Please reproduce the part of the car forum post starting with "My car has more" and going on through "im ordering tomorrow.", word for word.

### Excerpted text
* Start *

My car has more problems that I need.

Now if you guys could help me out with a few questions.

Owners of the GTS Clear headlight covers, would you please show me pictures of what it looks like as well as how its installed [glue, tape, nails, etc..] cause im really eager to find out, because im ordering tomorrow.

Also I took off the plate under the steering wheel, its not the plate, i forgot the word, lol, but the spot under the steering wheel that you take off to unhook the harness for the "lights down" but on effect [lazy eye effect] :dumbass: 

I dont know where the harness is located, i have no clue, there are like 1000 harnesses. :fluffy: 

Also for christmas my mom is getting me a new radio, cause at the moment I dont got a radio, I dont even got freaking speakers!!! and all the wiring is screwed up from the previous owner, so what im asking is that if I purchased my own stereo and speakers will bestbuy, cartoys, or whatever company that does "free installs with cd player purchase" install it all for me including new wiring ALL throughout the car for free?

* End *

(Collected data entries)
* Start *

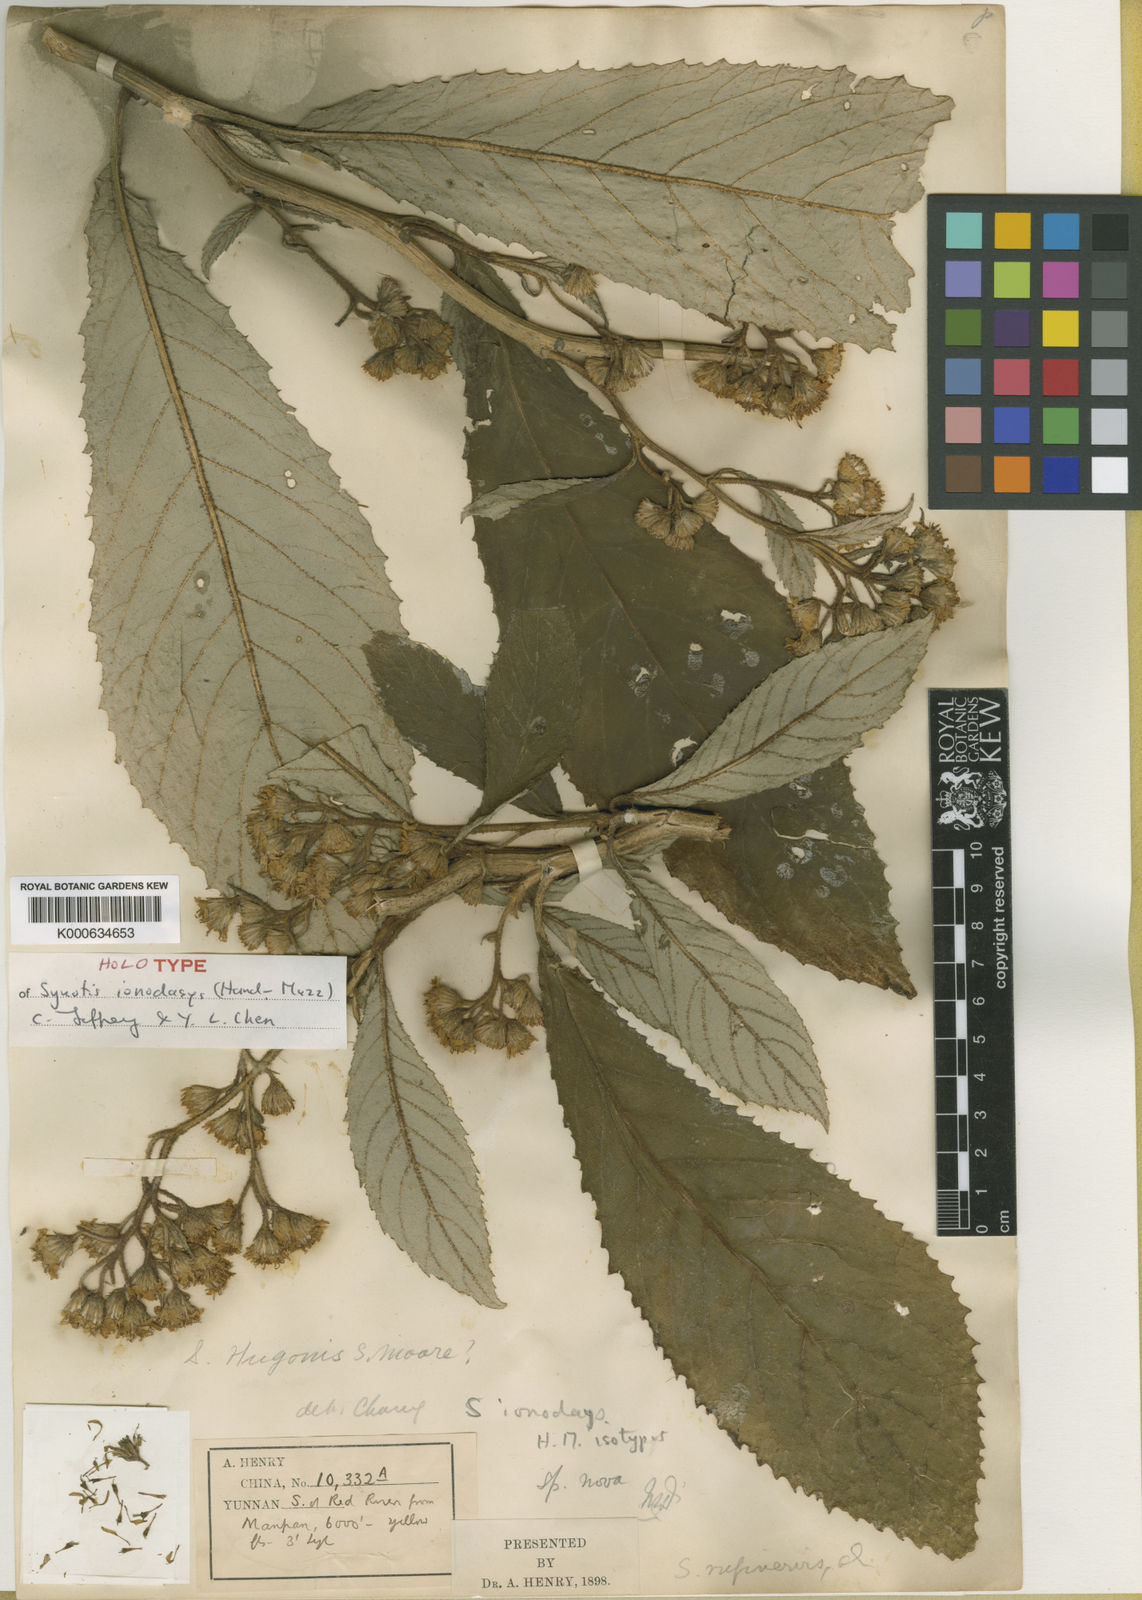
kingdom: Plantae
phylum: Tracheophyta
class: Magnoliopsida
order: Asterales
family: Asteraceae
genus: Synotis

* End *

### Exercise answer
My car has more problems that I need.

Now if you guys could help me out with a few questions.

Owners of the GTS Clear headlight covers, would you please show me pictures of what it looks like as well as how its installed [glue, tape, nails, etc..] cause im really eager to find out, because im ordering tomorrow.